▶ **ACTIVITY**
Copy all lines in the material holding the string "know".

▶ **DATA TO EXAMINE**
-----

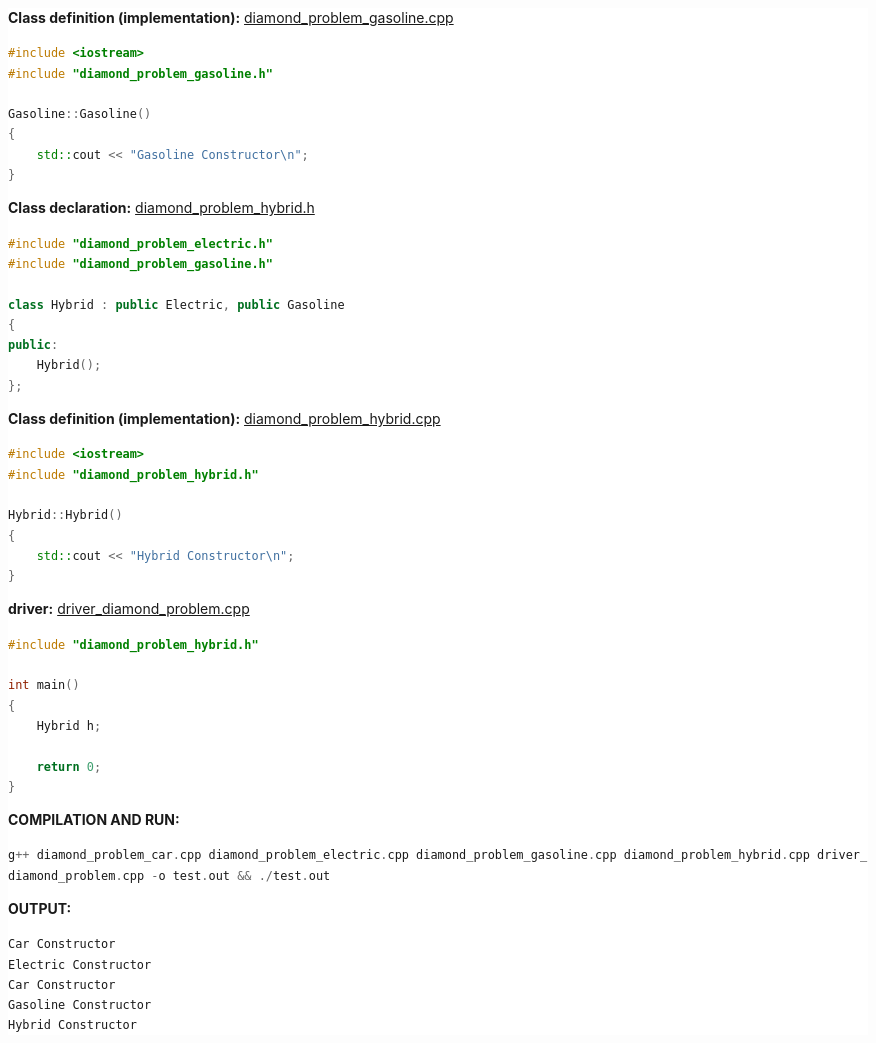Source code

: **Class definition (implementation):** [diamond_problem_gasoline.cpp](src/diamond_problem_gasoline.cpp)
```cpp
#include <iostream>
#include "diamond_problem_gasoline.h"

Gasoline::Gasoline()
{
    std::cout << "Gasoline Constructor\n";
}
```

**Class declaration:** [diamond_problem_hybrid.h](src/diamond_problem_hybrid.h)
```cpp
#include "diamond_problem_electric.h"
#include "diamond_problem_gasoline.h"

class Hybrid : public Electric, public Gasoline
{
public:
    Hybrid();
};
```

**Class definition (implementation):** [diamond_problem_hybrid.cpp](src/diamond_problem_hybrid.cpp)
```cpp
#include <iostream>
#include "diamond_problem_hybrid.h"

Hybrid::Hybrid()
{
    std::cout << "Hybrid Constructor\n";
}
```

**driver:** [driver_diamond_problem.cpp](src/driver_diamond_problem.cpp)
```cpp
#include "diamond_problem_hybrid.h"

int main()
{
    Hybrid h;

    return 0;
}
```

**COMPILATION AND RUN:**
```cpp
g++ diamond_problem_car.cpp diamond_problem_electric.cpp diamond_problem_gasoline.cpp diamond_problem_hybrid.cpp driver_diamond_problem.cpp -o test.out && ./test.out
```

**OUTPUT:**  
```cpp
Car Constructor
Electric Constructor
Car Constructor
Gasoline Constructor
Hybrid Constructor
```

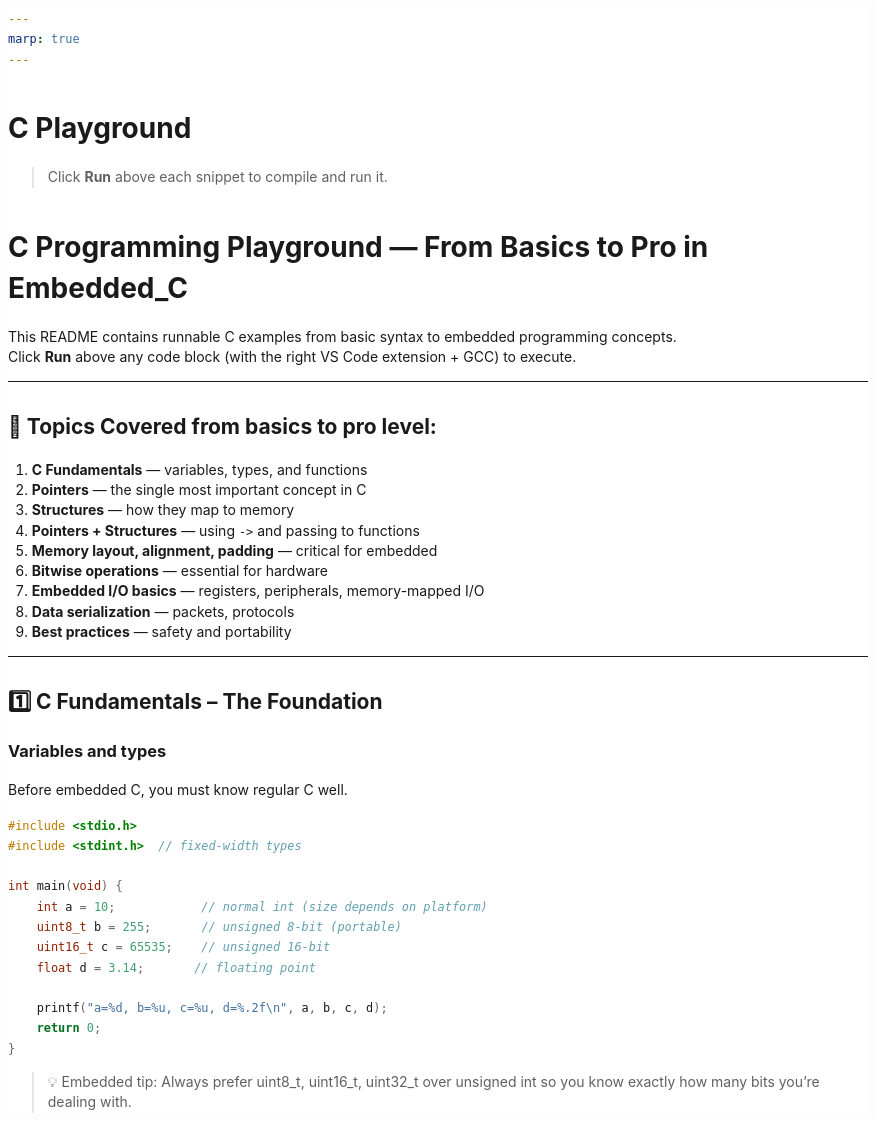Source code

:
 ```yaml
---
marp: true
---
```


# C Playground
> Click **Run** above each snippet to compile and run it.

# C Programming Playground — From Basics to Pro in Embedded_C

This README contains runnable C examples from basic syntax to embedded programming concepts.  
Click **Run** above any code block (with the right VS Code extension + GCC) to execute.

---

## 📝 Topics Covered from basics to pro level:

1. **C Fundamentals** — variables, types, and functions  
2. **Pointers** — the single most important concept in C  
3. **Structures** — how they map to memory  
4. **Pointers + Structures** — using `->` and passing to functions  
5. **Memory layout, alignment, padding** — critical for embedded  
6. **Bitwise operations** — essential for hardware  
7. **Embedded I/O basics** — registers, peripherals, memory-mapped I/O  
8. **Data serialization** — packets, protocols  
9. **Best practices** — safety and portability

---

## 1️⃣ C Fundamentals – The Foundation
### Variables and types
Before embedded C, you must know regular C well.
```c
#include <stdio.h>
#include <stdint.h>  // fixed-width types

int main(void) {
    int a = 10;            // normal int (size depends on platform)
    uint8_t b = 255;       // unsigned 8-bit (portable)
    uint16_t c = 65535;    // unsigned 16-bit
    float d = 3.14;       // floating point

    printf("a=%d, b=%u, c=%u, d=%.2f\n", a, b, c, d);
    return 0;
}
```
> 💡 Embedded tip: Always prefer uint8_t, uint16_t, uint32_t over unsigned int so you know exactly how many bits you’re dealing with.
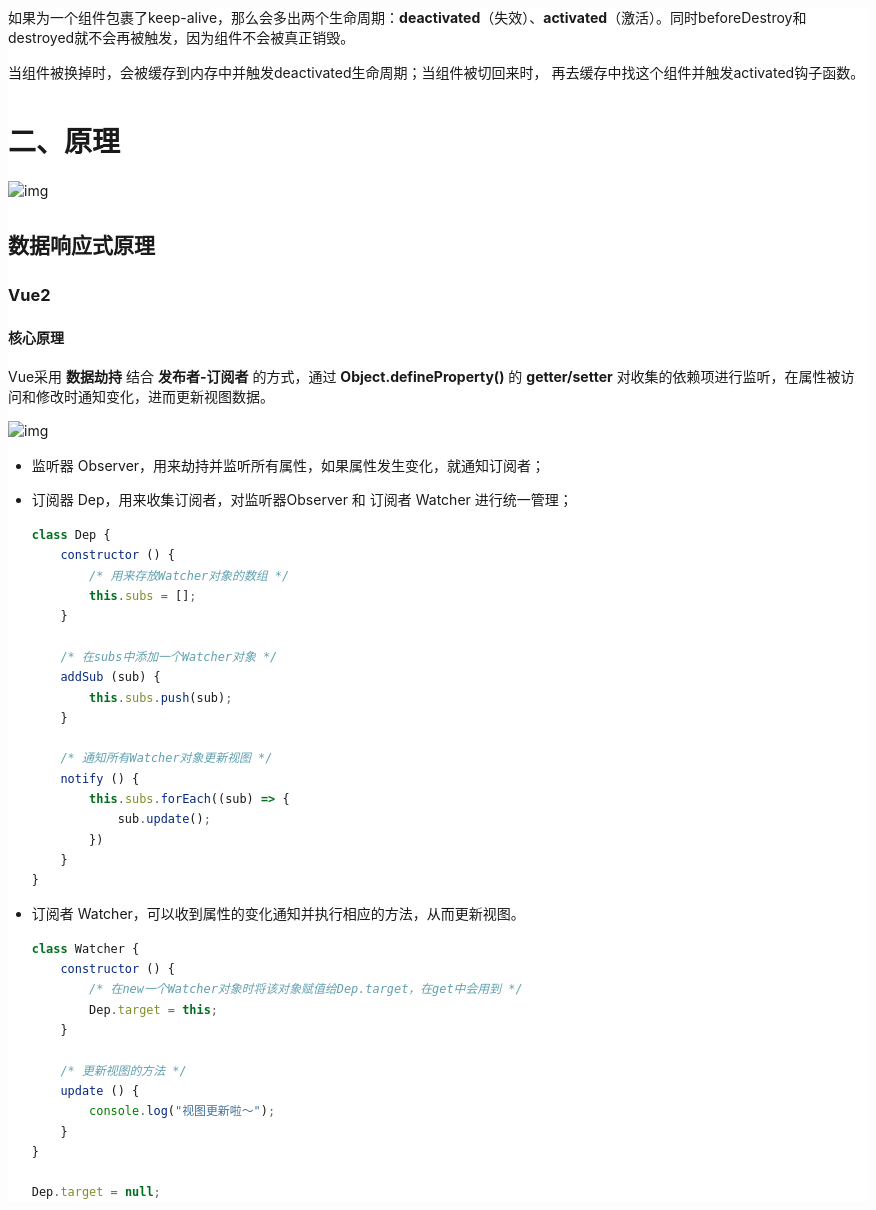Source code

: 如果为一个组件包裹了keep-alive，那么会多出两个生命周期：**deactivated**（失效）、**activated**（激活）。同时beforeDestroy和destroyed就不会再被触发，因为组件不会被真正销毁。

当组件被换掉时，会被缓存到内存中并触发deactivated生命周期；当组件被切回来时， 再去缓存中找这个组件并触发activated钩子函数。

# 二、原理





![img](https://img.kancloud.cn/01/db/01db136b4380b1804c072899e92daa3d_1752x1216.gif)

## 数据响应式原理

### Vue2

#### 核心原理

Vue采用 **数据劫持** 结合 **发布者-订阅者** 的方式，通过 **Object.defineProperty()** 的 **getter/setter** 对收集的依赖项进行监听，在属性被访问和修改时通知变化，进而更新视图数据。

![img](https://gitee.com/serious_coding/note/raw/master/img/20210925192416.png)

- 监听器 Observer，用来劫持并监听所有属性，如果属性发生变化，就通知订阅者；

- 订阅器 Dep，用来收集订阅者，对监听器Observer 和 订阅者 Watcher 进行统一管理；

  ```javascript
  class Dep {
      constructor () {
          /* 用来存放Watcher对象的数组 */
          this.subs = [];
      }
  
      /* 在subs中添加一个Watcher对象 */
      addSub (sub) {
          this.subs.push(sub);
      }
  
      /* 通知所有Watcher对象更新视图 */
      notify () {
          this.subs.forEach((sub) => {
              sub.update();
          })
      }
  }
  ```

- 订阅者 Watcher，可以收到属性的变化通知并执行相应的方法，从而更新视图。

  ```javascript
  class Watcher {
      constructor () {
          /* 在new一个Watcher对象时将该对象赋值给Dep.target，在get中会用到 */
          Dep.target = this;
      }
  
      /* 更新视图的方法 */
      update () {
          console.log("视图更新啦～");
      }
  }
  
  Dep.target = null;
  ```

-----

▶ **WRITTEN RESPONSE**
Before embedded C, you must know regular C well.
> 💡 Embedded tip: Always prefer uint8_t, uint16_t, uint32_t over unsigned int so you know exactly how many bits you’re dealing with.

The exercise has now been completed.